_TO DO_
Reproduce the material below word for word, leaving out the pictures.

_DATASET RECORDS_
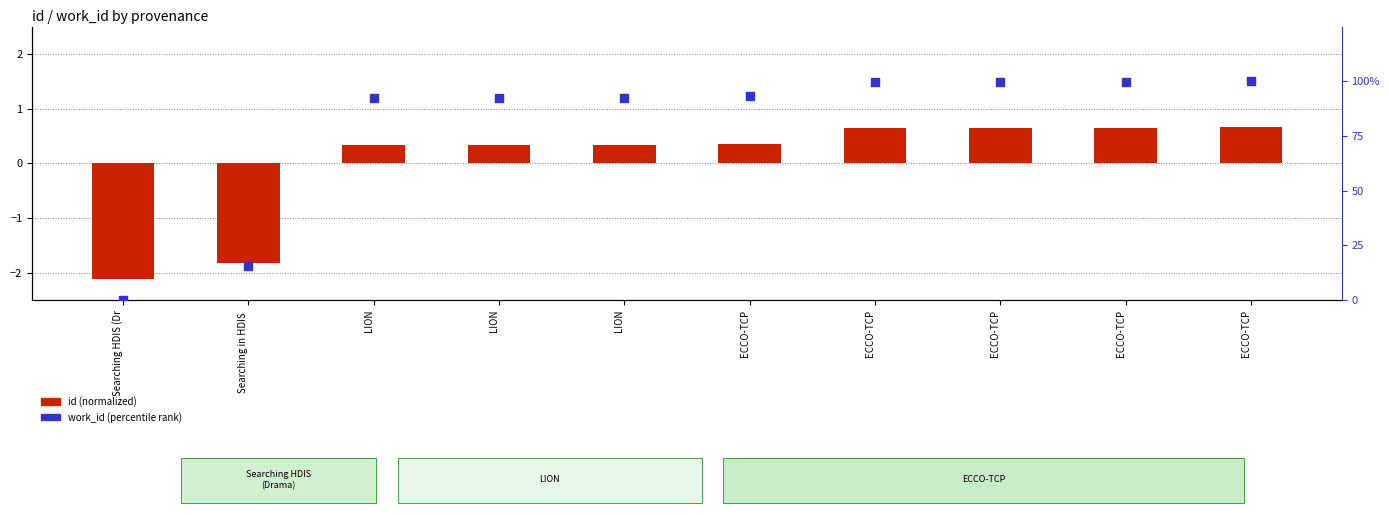

Which series reaches the minimum Y coordinate?

id (normalized)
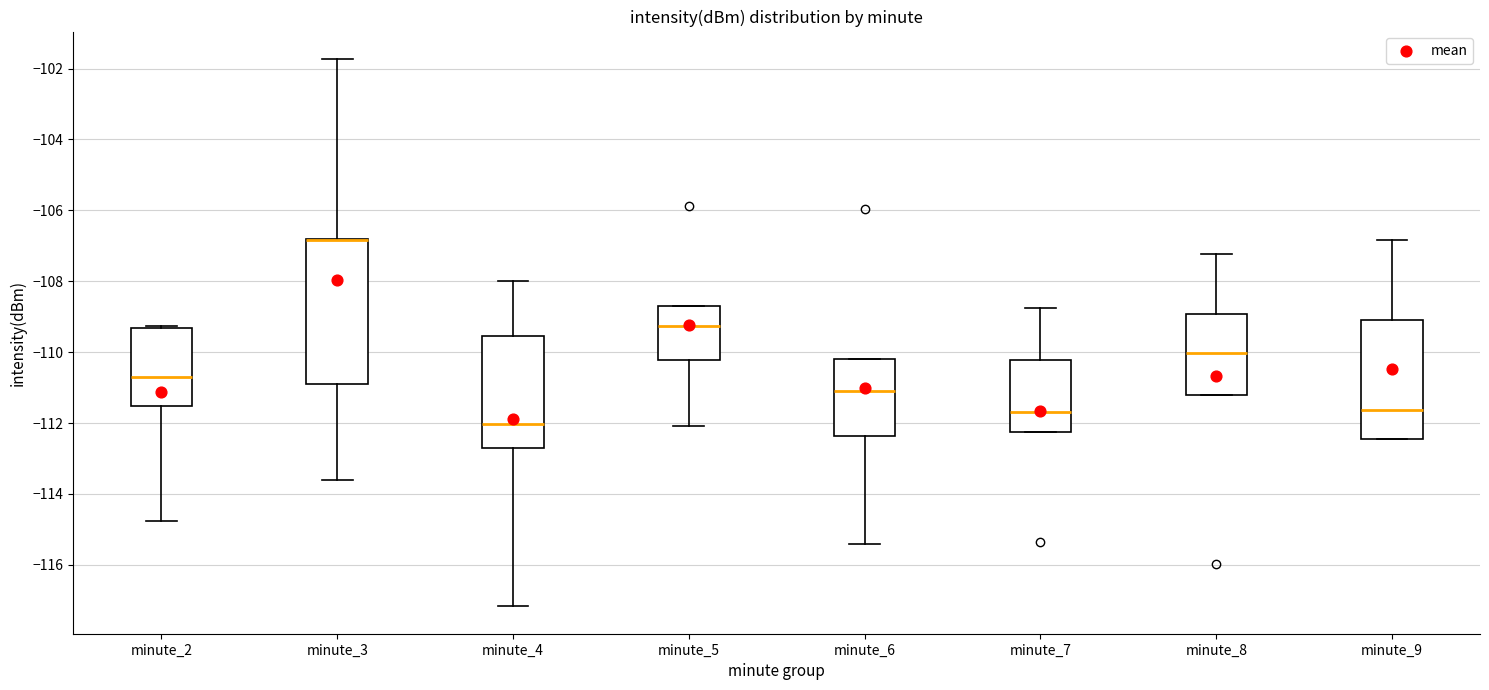

Reading left to right, read every box against the y-axis: the position of its median line, the range the box covers, and the ends of its whiskers. The values are not printed on the chart, so give them approximately, as read against the axis.

minute_2: median -110.6, box -111.6 to -109.4, whiskers -114.8 to -109.2
minute_3: median -106.8 (drawn on the box's upper edge), box -110.8 to -106.8, whiskers -113.6 to -101.8
minute_4: median -112.0, box -112.8 to -109.6, whiskers -117.2 to -108.0
minute_5: median -109.2, box -110.2 to -108.8, whiskers -112.0 to -108.8
minute_6: median -111.0, box -112.4 to -110.2, whiskers -115.4 to -110.2
minute_7: median -111.6, box -112.2 to -110.2, whiskers -112.2 to -108.8
minute_8: median -110.0, box -111.2 to -109.0, whiskers -111.2 to -107.2
minute_9: median -111.6, box -112.4 to -109.0, whiskers -112.4 to -106.8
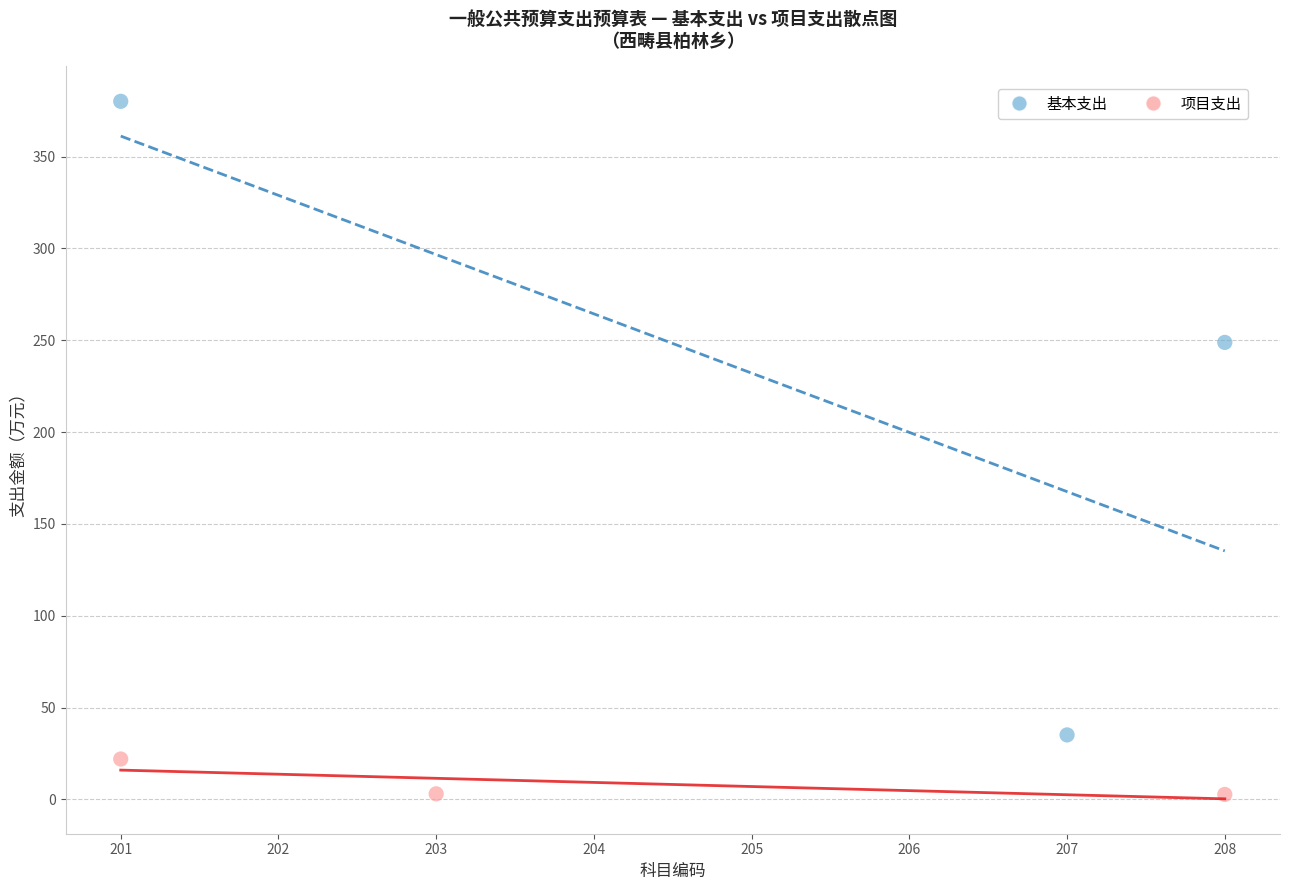

Which series contains the lowest Y value?

项目支出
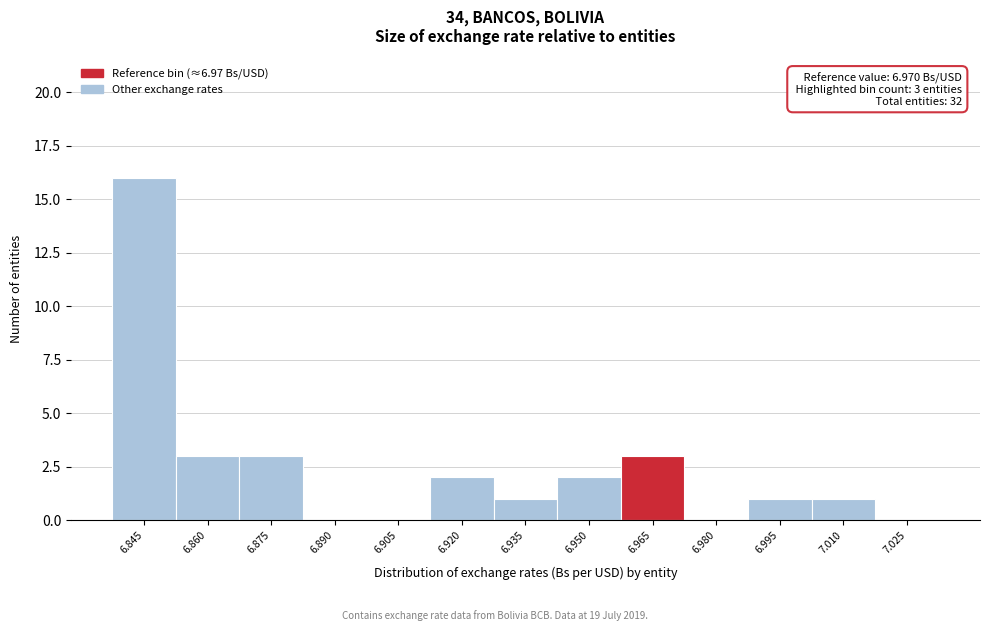

Reading left to right, what are all the values shown in this chart?

6.845=16	6.860=3	6.875=3	6.890=0	6.905=0	6.920=2	6.935=1	6.950=2	6.965=3	6.980=0	6.995=1	7.010=1	7.025=0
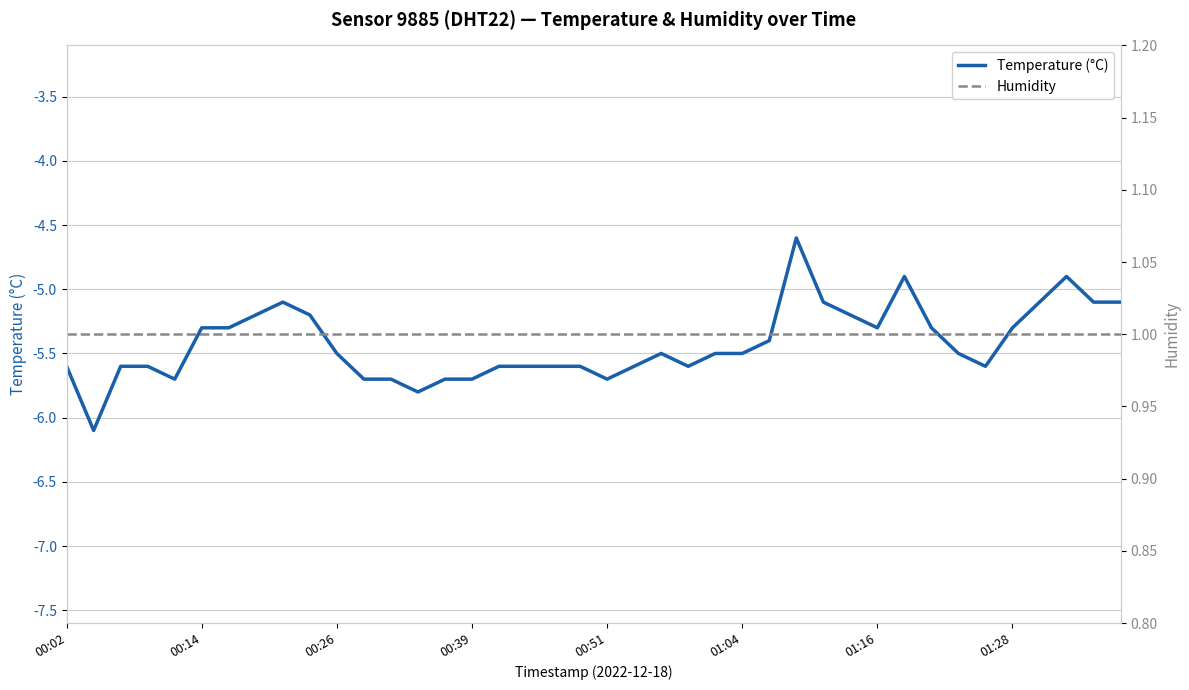

Reading left to right, list all the values displayed in this chart.

Temperature (°C): -5.6	-6.1	-5.6	-5.6	-5.7	-5.3	-5.3	-5.2	-5.1	-5.2	-5.5	-5.7	-5.7	-5.8	-5.7	-5.7	-5.6	-5.6	-5.6	-5.6	-5.7	-5.6	-5.5	-5.6	-5.5	-5.5	-5.4	-4.6	-5.1	-5.2	-5.3	-4.9	-5.3	-5.5	-5.6	-5.3	-5.1	-4.9	-5.1	-5.1
Humidity: 1.0	1.0	1.0	1.0	1.0	1.0	1.0	1.0	1.0	1.0	1.0	1.0	1.0	1.0	1.0	1.0	1.0	1.0	1.0	1.0	1.0	1.0	1.0	1.0	1.0	1.0	1.0	1.0	1.0	1.0	1.0	1.0	1.0	1.0	1.0	1.0	1.0	1.0	1.0	1.0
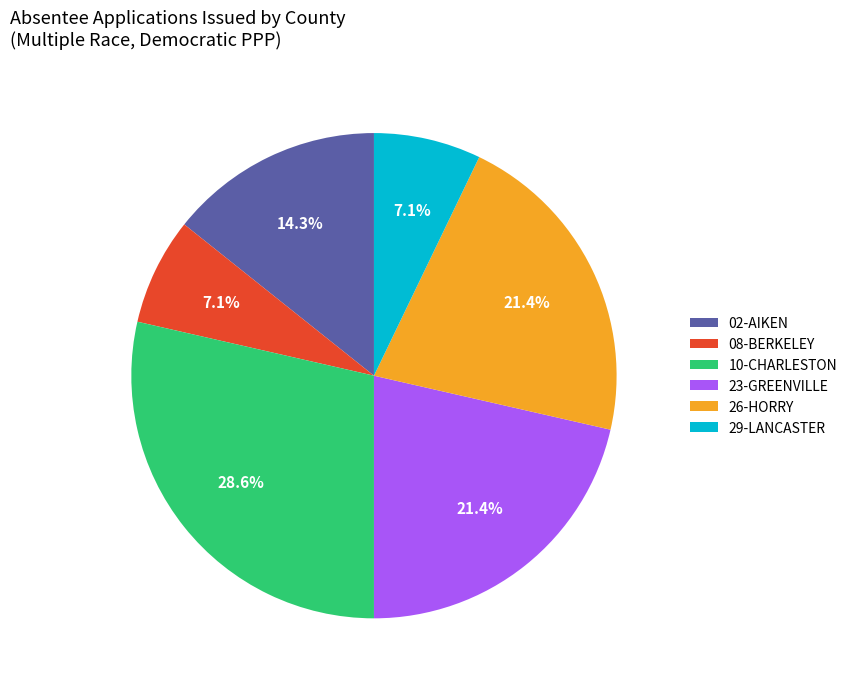

What percentage is the 02-AIKEN slice, to the nearest percent?

14%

_RESPONSE FOR THIS EXERCISE_
Which series reaches the minimum Y coordinate?

id (normalized)

Reading left to right, read every box against the y-axis: the position of its median line, the range the box covers, and the ends of its whiskers. The values are not printed on the chart, so give them approximately, as read against the axis.

minute_2: median -110.6, box -111.6 to -109.4, whiskers -114.8 to -109.2
minute_3: median -106.8 (drawn on the box's upper edge), box -110.8 to -106.8, whiskers -113.6 to -101.8
minute_4: median -112.0, box -112.8 to -109.6, whiskers -117.2 to -108.0
minute_5: median -109.2, box -110.2 to -108.8, whiskers -112.0 to -108.8
minute_6: median -111.0, box -112.4 to -110.2, whiskers -115.4 to -110.2
minute_7: median -111.6, box -112.2 to -110.2, whiskers -112.2 to -108.8
minute_8: median -110.0, box -111.2 to -109.0, whiskers -111.2 to -107.2
minute_9: median -111.6, box -112.4 to -109.0, whiskers -112.4 to -106.8

Which series contains the lowest Y value?

项目支出

Reading left to right, what are all the values shown in this chart?

6.845=16	6.860=3	6.875=3	6.890=0	6.905=0	6.920=2	6.935=1	6.950=2	6.965=3	6.980=0	6.995=1	7.010=1	7.025=0

Reading left to right, list all the values displayed in this chart.

Temperature (°C): -5.6	-6.1	-5.6	-5.6	-5.7	-5.3	-5.3	-5.2	-5.1	-5.2	-5.5	-5.7	-5.7	-5.8	-5.7	-5.7	-5.6	-5.6	-5.6	-5.6	-5.7	-5.6	-5.5	-5.6	-5.5	-5.5	-5.4	-4.6	-5.1	-5.2	-5.3	-4.9	-5.3	-5.5	-5.6	-5.3	-5.1	-4.9	-5.1	-5.1
Humidity: 1.0	1.0	1.0	1.0	1.0	1.0	1.0	1.0	1.0	1.0	1.0	1.0	1.0	1.0	1.0	1.0	1.0	1.0	1.0	1.0	1.0	1.0	1.0	1.0	1.0	1.0	1.0	1.0	1.0	1.0	1.0	1.0	1.0	1.0	1.0	1.0	1.0	1.0	1.0	1.0

What percentage is the 02-AIKEN slice, to the nearest percent?

14%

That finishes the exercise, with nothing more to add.